HYDERABAD: Through the centuries, the composition of lime plaster, a type of plaster widely used for construction or restoration of archaeological structures, has undergone a change. This is because it is hard to figure out the materials that went into the creation of this mortar, apart from there being a difference in quality of raw materials over time.
As a result, archaeologists and conservation architects often find compatibility issues between the original lime plaster used in the construction of a structure and the new lime plaster while carrying out restoration works, leading to formation of cracks in the structure.
To mitigate this problem, researchers from National Institute of Technology (NIT), Warangal, have embarked on a long-term study of the microstructure of lime plaster used in the masonry of heritage monuments such as the Ramappa Temple in Warangal, so that they can figure out what kind of raw materials were used to make the plaster. They aim to figure out the recipe and create a new mortar using those materials.
The research, underway for the past one-and-a-half years, is being undertaken by research student Nikhil Kumar Degloorkar and professor Rathish Kumar Pancharathi, both from National Institute of Technology Warangal.
Speaking to Express, Pancharathi said, “For restoration purposes, we have to understand what kind of mortar was used for construction. In order to understand that, we have to do a complete microstructure characterisation. Through our research on Ramappa Temple, we have identified several materials that were used to make that mortar. We are trying to create a new mortar from those materials.”
Kumar and Pancharathi’s research includes the study of various types of mortar from structures such as Warangal Fort and Ramappa Temple. Recently, they published the findings from their study on the above-mentioned structures in a report titled ‘Investigation of microstructure characterisation of mortars from 800-year-old heritage structures in southern part of India.”

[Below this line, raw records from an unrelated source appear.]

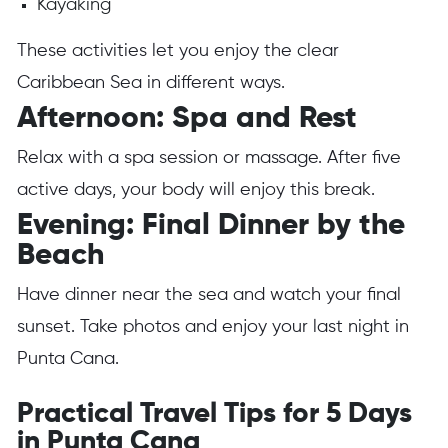
Kayaking
These activities let you enjoy the clear
Caribbean Sea in different ways.
Afternoon: Spa and Rest
Relax with a spa session or massage. After five
active days, your body will enjoy this break.
Evening: Final Dinner by the
Beach
Have dinner near the sea and watch your final
sunset. Take photos and enjoy your last night in
Punta Cana.
Practical Travel Tips for 5 Days
in Punta Cana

The study, accessed by Express, shows that Kumar and Pancharathi found the presence of calcite (a common rock-forming mineral) and quartz (a hard, crystalline mineral composed of silicon and oxygen atoms) through various techniques such as X-ray diffraction analysis. Through X-ray fluorescence spectroscopy, they also found that the mortar did not contain magnesium oxide, a compound that is found in modern day mortars.